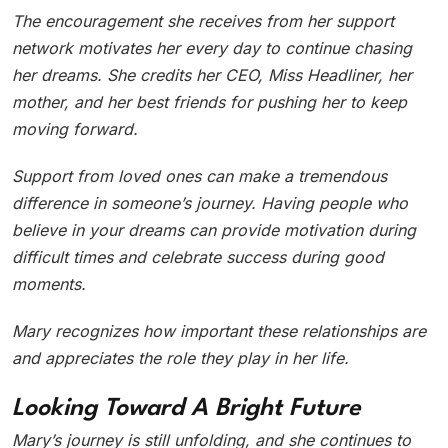
The encouragement she receives from her support
network motivates her every day to continue chasing
her dreams. She credits her CEO, Miss Headliner, her
mother, and her best friends for pushing her to keep
moving forward.
Support from loved ones can make a tremendous
difference in someone’s journey. Having people who
believe in your dreams can provide motivation during
difficult times and celebrate success during good
moments.
Mary recognizes how important these relationships are
and appreciates the role they play in her life.
Looking Toward A Bright Future
Mary’s journey is still unfolding, and she continues to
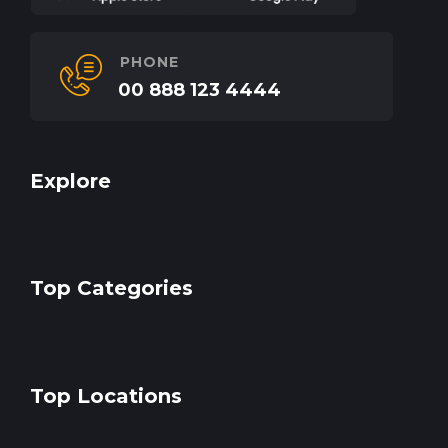
PHONE
00 888 123 4444
Explore
Top Categories
Top Locations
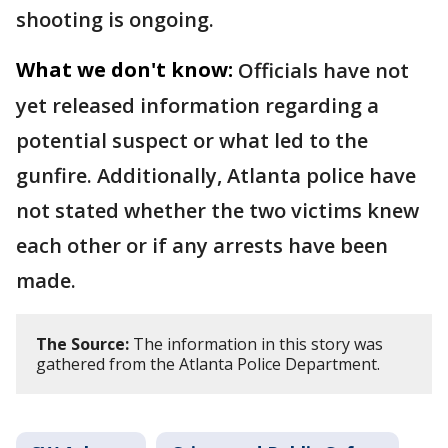
shooting is ongoing.
What we don't know:
Officials have not
yet released information regarding a
potential suspect or what led to the
gunfire. Additionally, Atlanta police have
not stated whether the two victims knew
each other or if any arrests have been
made.
The Source:
The information in this story was
gathered from the Atlanta Police Department.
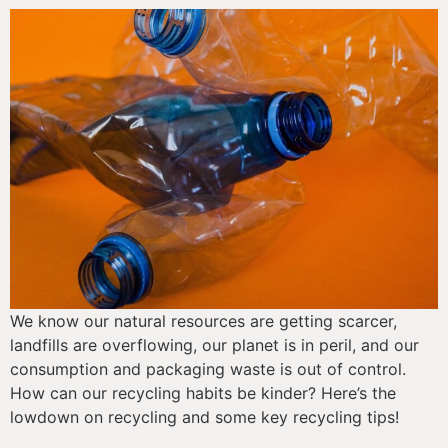
We know our natural resources are getting scarcer, 
landfills are overflowing, our planet is in peril, and our 
consumption and packaging waste is out of control. 
How can our recycling habits be kinder? Here’s the 
lowdown on recycling and some key recycling tips!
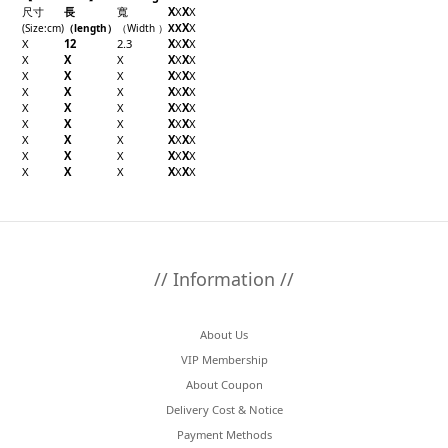
尺寸
長
寬
X
X
X
X
X
X
(Size
:cm
)
（
length
）
（
Width
）
X
X
X
12
2.3
X
X
X
X
X
X
X
X
X
X
X
X
X
X
X
X
X
X
X
X
X
X
X
X
X
X
X
X
X
X
X
X
X
X
X
X
X
X
X
X
X
X
X
X
X
X
X
X
X
X
X
X
X
X
X
X
X
X
X
X
// Information //
About Us
VIP Membership
About Coupon
Delivery Cost & Notice
Payment Methods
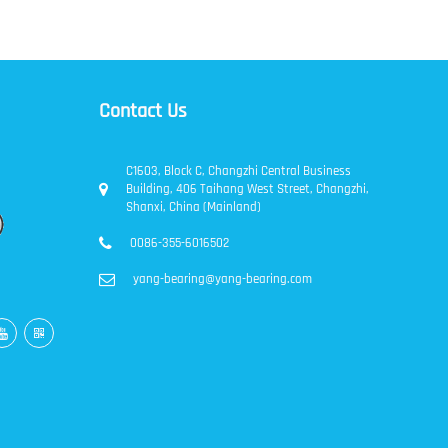
Contact Us
C1603, Block C, Changzhi Central Business
Building, 406 Taihang West Street, Changzhi,
Shanxi, China (Mainland)
0086-355-6016502
yang-bearing@yang-bearing.com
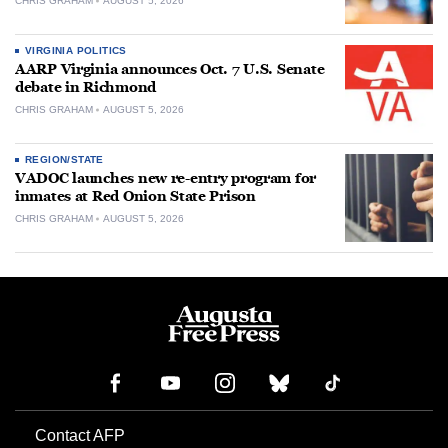
CHRIS GRAHAM
AUGUST 5, 2026
VIRGINIA POLITICS
AARP Virginia announces Oct. 7 U.S. Senate
debate in Richmond
CHRIS GRAHAM
AUGUST 5, 2026
REGION/STATE
VADOC launches new re-entry program for
inmates at Red Onion State Prison
CHRIS GRAHAM
AUGUST 5, 2026
Contact AFP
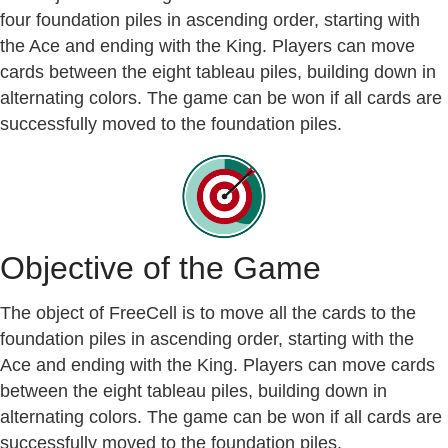
four foundation piles in ascending order, starting with
the Ace and ending with the King. Players can move
cards between the eight tableau piles, building down in
alternating colors. The game can be won if all cards are
successfully moved to the foundation piles.
Objective of the Game
The object of FreeCell is to move all the cards to the
foundation piles in ascending order, starting with the
Ace and ending with the King. Players can move cards
between the eight tableau piles, building down in
alternating colors. The game can be won if all cards are
successfully moved to the foundation piles.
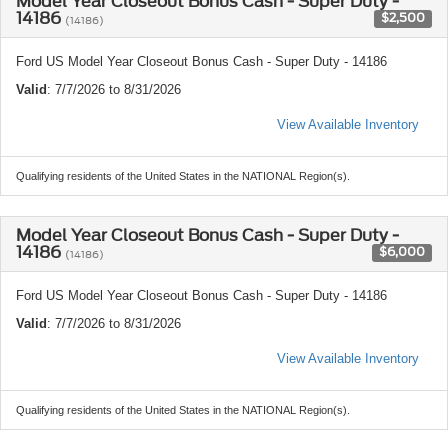
Model Year Closeout Bonus Cash - Super Duty -
14186
$2,500
(14186)
Ford US Model Year Closeout Bonus Cash - Super Duty - 14186
Valid
: 7/7/2026 to 8/31/2026
View Available Inventory
Qualifying residents of the United States in the NATIONAL Region(s).
Model Year Closeout Bonus Cash - Super Duty -
14186
$6,000
(14186)
Ford US Model Year Closeout Bonus Cash - Super Duty - 14186
Valid
: 7/7/2026 to 8/31/2026
View Available Inventory
Qualifying residents of the United States in the NATIONAL Region(s).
——
▶ [Directions for this task]: Please set down, exactly and with no pictures, the lines in the entries above starting at the one holding "difficult times and" and ending at the one holding "potential suspect or what led to the", ends included.

▶ [Result of the exercise]:
difficult times and celebrate success during good
moments.
Mary recognizes how important these relationships are
and appreciates the role they play in her life.
Looking Toward A Bright Future
Mary’s journey is still unfolding, and she continues to
PHONE
00 888 123 4444
Explore
Top Categories
Top Locations
shooting is ongoing.
What we don't know:
Officials have not
yet released information regarding a
potential suspect or what led to the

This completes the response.